LA FOLIE DES GRANDEURS

Qu’on se le dise, la comédie la plus hilarante du Festival de Cannes 2013 est un documentaire. Jodorowsky’s Dune est à la fois passionnant, émouvant et hilarant. Et la plupart du temps les trois à la fois. Passionnant car le film raconte une histoire complètement dingue : les longues années passées par Alejandro Jodorowsky à préparer en vain son adaptation du roman culte de Frank Herbert. Or, dès le départ, le cinéaste admet lui-même que ce projet ne pouvait être que pharaonique, Jodorowsky parle même d’ « objet sacré ». A l’époque (après 2001, l’Odyssée de l’espace mais avant Star Wars), la popularité de Jodorowsky était alors à son comble, la carte blanche qui lui est laissée sur ce projet colle à sa démesure : budgets colossaux, casting de stars ridiculement cher (d’Orson Welles à Mick Jagger en passant par… Amanda Lear !), durée envisagée de 12 heures... C’est cette folie, cachée derrière chaque décision et chaque détail du film, qui rend rétrospectivement l’entreprise aussi dingo, et ce documentaire aussi hallucinant.

Mais le film ne se contente pas de raconter platement une course aussi folle.

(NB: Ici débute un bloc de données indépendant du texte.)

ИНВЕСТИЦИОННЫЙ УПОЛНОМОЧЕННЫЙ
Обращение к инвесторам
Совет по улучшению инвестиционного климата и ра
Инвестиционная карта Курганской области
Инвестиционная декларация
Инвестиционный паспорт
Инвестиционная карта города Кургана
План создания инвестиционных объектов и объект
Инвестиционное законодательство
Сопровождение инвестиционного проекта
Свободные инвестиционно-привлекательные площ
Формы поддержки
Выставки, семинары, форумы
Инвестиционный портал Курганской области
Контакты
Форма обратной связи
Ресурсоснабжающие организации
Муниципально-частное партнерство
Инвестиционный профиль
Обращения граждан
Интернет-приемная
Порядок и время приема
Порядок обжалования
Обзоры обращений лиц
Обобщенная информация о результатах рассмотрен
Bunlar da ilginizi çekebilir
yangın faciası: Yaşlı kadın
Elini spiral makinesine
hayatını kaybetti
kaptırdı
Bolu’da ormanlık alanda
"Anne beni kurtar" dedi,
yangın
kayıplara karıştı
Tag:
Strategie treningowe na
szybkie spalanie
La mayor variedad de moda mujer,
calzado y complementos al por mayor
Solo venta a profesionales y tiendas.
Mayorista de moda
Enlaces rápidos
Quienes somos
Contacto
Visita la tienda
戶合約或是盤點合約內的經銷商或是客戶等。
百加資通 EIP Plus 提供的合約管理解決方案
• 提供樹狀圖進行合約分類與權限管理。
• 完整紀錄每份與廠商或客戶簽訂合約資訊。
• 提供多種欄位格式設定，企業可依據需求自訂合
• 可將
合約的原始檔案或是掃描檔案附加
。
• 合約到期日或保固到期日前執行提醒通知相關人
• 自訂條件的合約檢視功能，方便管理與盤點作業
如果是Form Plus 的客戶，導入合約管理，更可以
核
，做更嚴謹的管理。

Frank Pavich a passé trois ans à interviewer Jodorowsky et son équipe, et a eu accès à des documents d’époque rarissimes, tel que le storyboard intégral imaginé par Moebius et les dessins préparatoires de H.R. Giger. Si Jodorowsky’s Dune n’est pas un documentaire figé, c’est aussi évidemment grâce à son humour. Il serait trop long (et dommage) de lister ici les nombreux passages tordants du film, dus autant à l’excentricité de certains intervenants qu’à l’improbabilité des anecdotes racontées. Pour ceux qui avaient vu le passionnant documentaire sur Shining, Room 237 (déjà sélectionné à la Quinzaine l’an dernier), c’est un peu comme si toutes les théories farfelues étaient à nouveau racontées, sauf qu’ici tout a vraiment eu lieu. Il faut dire que, assez curieusement, tout cela baigne dans une joyeuse absence d’amertume. Malgré les regrets et les années de recul (qui lui permettent de se moquer un peu de sa propre folie des grandeurs), Jodorowsky fait preuve d’un enthousiasme encore très vif et contagieux.

Et pourtant le documentaire de Frank Pavich est aussi émouvant. D’une part par l’impression d’immense gâchis qui se dégage de tout cela. Le projet se trouvait à un état de préparation particulièrement avancé lorsqu’il fut abandonné au bout de plusieurs années : les décors étaient quasi-construits, les interprètes choisis et les contrats prêts à être signés. Emouvant, le documentaire l’est aussi dans sa manière de prendre malgré tout son sujet très au sérieux. Le Dune de Jodorowsky est un film qui n’existe pas et pourtant il a bel et bien eu une influence, une descendance cinématographique, et même des fans. Paradoxalement, le film est peut-être même plus aimé que la version définitive confiée à Lynch ! Ce que Pavich parvient à prouver avec son film, c’est que finalement Jodorowsky a presque réussi son coup : il a bel et bien créé une œuvre monstre et culte. En nous donnant à toucher du doigt ce non-film, Jodorowsky’s Dune nous parle finalement de l’amour fou que peut susciter le cinéma, que l’on soit d’un côté ou l’autre de la caméra. Passionnant du début à la fin.